Instructions for the task: Bring together all lines of the material below that contain the string "Sarandí".

::: Record excerpts :::

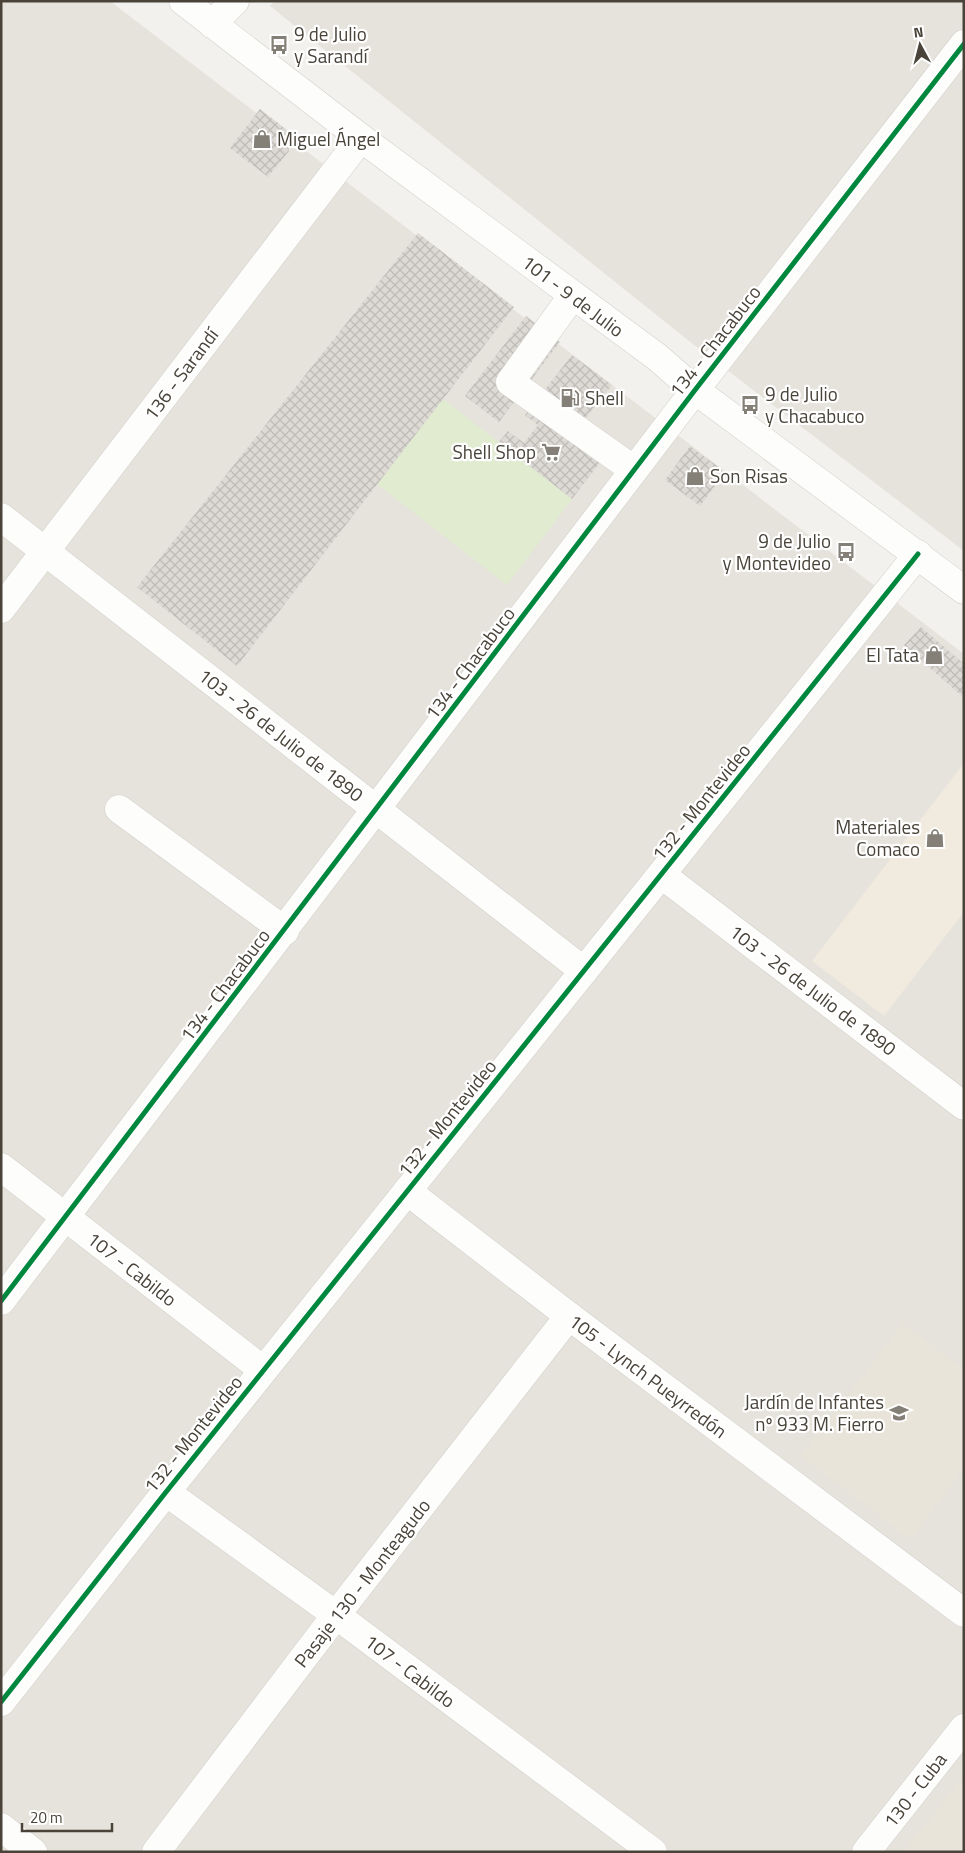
<svg xmlns="http://www.w3.org/2000/svg" width="965" height="1853" font-family="'Titillium Web',sans-serif">
<style>
.residential{fill:#e6e3dc}
.commercial{fill:#f1eadf}
.education{fill:#e9e4da}
.garden{fill:#e0ebd0}
.building{fill:url(#building-cross-hatch)}
.lines{fill:none;stroke-linecap:round;stroke-linejoin:round}
.minor-casing{stroke:#d1cfcb;stroke-width:29}
.minor{stroke:#fdfdfc;stroke-width:28}
.cycleway-casing{stroke:#fff;stroke-width:8}
.cycleway{stroke:#00873e;stroke-width:5}
.labels{text-anchor:middle;stroke-width:4.5;stroke-linejoin:round;paint-order:stroke}
.poi-label{font-size:19px;fill:#494339;stroke:#fff;text-anchor:start}
.street-label{font-size:19px;fill:#494339;stroke:#fff}
</style>
<defs>
<pattern id="building-cross-hatch" width="8" height="8" patternUnits="userSpaceOnUse" patternTransform="scale(1.25)"><rect width="8" height="8" fill="#dddad6"/><path d="M0 0l8 8M0 8l8-8" fill="none" stroke="#bfbcb8"/></pattern>
</defs>
<rect width="100%" height="100%" fill="#f3f1ee"/>
<!-- residential -->
<g class="residential">
<polygon points="1,1 110,1 964,654 964,1852 1,1852"/>
<polygon points="275,1 964,1 964,551 689,341 270,6"/>
</g>
<!-- commercial -->
<polygon class="commercial" points="964,763 964,912 884,1016 812,961"/>
<!-- education -->
<g class="education">
<polygon points="903,1323 964,1370 964,1468 910,1539 801,1456"/>
<polygon points="964,1776 964,1852 904,1852"/>
</g>
<!-- garden -->
<polygon class="garden" points="443,399 572,499 507,585 377,484"/>
<!-- building -->
<g class="building">
<polygon points="260,109 287,130 289,151 268,177 230,148"/>
<polygon points="418,233 514,307 237,666 137,587"/>
<polygon points="526,316 560,342 499,422 465,396"/>
<polygon points="572,355 612,385 571,436 602,460 572,499 499,442 508,431 524,443 538,425 525,415"/>
<polygon points="690,446 725,472 700,506 665,480"/>
<polygon points="921,627 964,664 964,698 904,645"/>
</g>
<g class="lines">
<!-- minor casing -->
<g class="minor-casing">
<g id="minor">
<polyline points="183,1 361,138 657,357 695,390 964,590"/>
<polyline points="212,24 235,1"/>
<polyline points="573,295 510,382 634,470"/>
<polyline points="1,517 584,971"/>
<polyline points="1,609 361,138"/>
<polyline points="119,809 285,931"/>
<polyline points="662,875 964,1106"/>
<polyline points="1,1167 263,1370"/>
<polyline points="407,1191 569,1316 964,1613"/>
<polyline points="1,1301 695,390 964,44"/>
<polyline points="166,1492 336,1615 653,1852"/>
<polyline points="1,1702 166,1492 918,554"/>
<polyline points="1,1827 33,1852"/>
<polyline points="156,1852 336,1615 569,1316"/>
<polyline points="866,1852 964,1728"/>
</g>
</g>
<!-- minor -->
<use href="#minor" class="minor"/>
<!-- cycleway casing -->
<g class="cycleway-casing">
<g id="cycleway">
<polyline points="1,1301 695,390 964,44"/>
<polyline points="1,1702 166,1492 918,554"/>
</g>
</g>
<!-- cycleway -->
<use href="#cycleway" class="cycleway"/>
</g>
<!-- icons -->
<defs>
<g id="bus-bare" transform="scale(1.5)"><path d="M-5-6H5V4H4V6H2V4H-2V6H-4V4H-5ZM-3.5-4V0h7V-4ZM-3.5 1.2v1.5H-2V1.2ZM2 1.2v1.5H3.5V1.2Z" fill="#848078" stroke="#fff" stroke-width="2.5" paint-order="stroke"/></g>
<g id="shop-bare" transform="scale(1.5)"><path d="M-5-2.5h2.3a2.7 3.5 0 0 1 5.4 0H5L5.5 6h-11ZM-1.5-2.5h3a1.5 2.3 0 0 0-3 0Z" fill="#848078" stroke="#fff" stroke-width="2.5" paint-order="stroke"/></g>
<g id="fuel-bare" transform="scale(1.5)"><path d="M-5.5-6h7V0h2V4h1.3V-2.5L3-4.5l.8-.8L6-3V5H2.5V1h-1V6h-7ZM-4.2-4.7v3.2H.2V-4.7Z" fill="#848078" stroke="#fff" stroke-width="2.5" paint-order="stroke"/></g>
<g id="supermarket-bare" transform="scale(1.5)"><path d="M-6-5.5h2.5l.6 2H6L4.5 2H-2.5L-4.4-4H-6ZM-1.5 3.2a1.3 1.3 0 1 0 .1 0ZM3 3.2a1.3 1.3 0 1 0 .1 0Z" fill="#848078" stroke="#fff" stroke-width="2.5" paint-order="stroke"/></g>
<g id="school-bare" transform="scale(1.5)"><path d="M0-5L7-2L0 1L-7-2ZM-4 1L0 2.5L4 1V4Q0 6-4 4Z" fill="#848078" stroke="#fff" stroke-width="2.5" paint-order="stroke"/></g>
</defs>
<g fill-rule="evenodd">
<use href="#bus-bare" x="279" y="45"/>
<use href="#shop-bare" x="262" y="139"/>
<use href="#fuel-bare" x="570" y="398"/>
<use href="#bus-bare" x="750" y="405"/>
<use href="#supermarket-bare" x="551" y="452"/>
<use href="#shop-bare" x="695" y="476"/>
<use href="#bus-bare" x="846" y="552"/>
<use href="#shop-bare" x="934" y="655"/>
<use href="#shop-bare" x="935" y="838"/>
<use href="#school-bare" x="899" y="1413"/>
</g>
<g class="labels">
<!-- poi labels -->
<g class="poi-label">
<text x="294" y="41">9 de Julio<tspan x="294" dy="22">y Sarandí</tspan></text>
<text x="277" y="146">Miguel Ángel</text>
<text x="765" y="401">9 de Julio<tspan x="765" dy="22">y Chacabuco</tspan></text>
<text x="585" y="405">Shell</text>
<text x="536" y="459" text-anchor="end">Shell Shop</text>
<text x="710" y="483">Son Risas</text>
<text x="831" y="548" text-anchor="end">9 de Julio<tspan x="831" dy="22">y Montevideo</tspan></text>
<text x="919" y="662" text-anchor="end">El Tata</text>
<text x="920" y="834" text-anchor="end">Materiales<tspan x="920" dy="22">Comaco</tspan></text>
<text x="884" y="1409" text-anchor="end">Jardín de Infantes<tspan x="884" dy="22">nº 933 M. Fierro</tspan></text>
</g>
<!-- street labels -->
<g class="street-label">
<text transform="translate(573 296) rotate(37)" y="7">101 - 9 de Julio</text>
<text transform="translate(715 341) rotate(-52)" y="7">134 - Chacabuco</text>
<text transform="translate(181 374) rotate(-53)" y="7">136 - Sarandí</text>
<text transform="translate(470 663) rotate(-53)" y="7">134 - Chacabuco</text>
<text transform="translate(281 735) rotate(38)" y="7">103 - 26 de Julio de 1890</text>
<text transform="translate(701 802) rotate(-51)" y="7">132 - Montevideo</text>
<text transform="translate(225 985) rotate(-53)" y="7">134 - Chacabuco</text>
<text transform="translate(813 990) rotate(37)" y="7">103 - 26 de Julio de 1890</text>
<text transform="translate(447 1118) rotate(-51)" y="7">132 - Montevideo</text>
<text transform="translate(132 1269) rotate(38)" y="7">107 - Cabildo</text>
<text transform="translate(648 1376) rotate(37)" y="7">105 - Lynch Pueyrredón</text>
<text transform="translate(193 1434) rotate(-51)" y="7">132 - Montevideo</text>
<text transform="translate(362 1583) rotate(-52)" y="7">Pasaje 130 - Monteagudo</text>
<text transform="translate(410 1671) rotate(37)" y="7">107 - Cabildo</text>
<text transform="translate(915 1790) rotate(-52)" y="7">130 - Cuba</text>
</g>
</g>
<!-- border -->
<rect width="965" height="1853" fill="none" stroke="#494339" stroke-width="5"/>
<!-- north arrow -->
<g transform="translate(920 45) rotate(353)" stroke="#ffffff" stroke-width="4" paint-order="stroke">
<path d="M0-4L9 19L0 12L-9 19Z" fill="#494339"/>
<text y="-8" font-size="14" font-weight="bold" text-anchor="middle" fill="#494339">N</text>
</g>
<!-- scale -->
<path d="M22 1823v8h90v-8" fill="none" stroke="#494339" stroke-width="2.5"/>
<text x="30" y="1823" font-size="15" fill="#494339" stroke="#ffffff" stroke-width="4" paint-order="stroke">20 m</text>
</svg>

:::

Result of the exercise:
<text x="294" y="41">9 de Julio<tspan x="294" dy="22">y Sarandí</tspan></text>
<text transform="translate(181 374) rotate(-53)" y="7">136 - Sarandí</text>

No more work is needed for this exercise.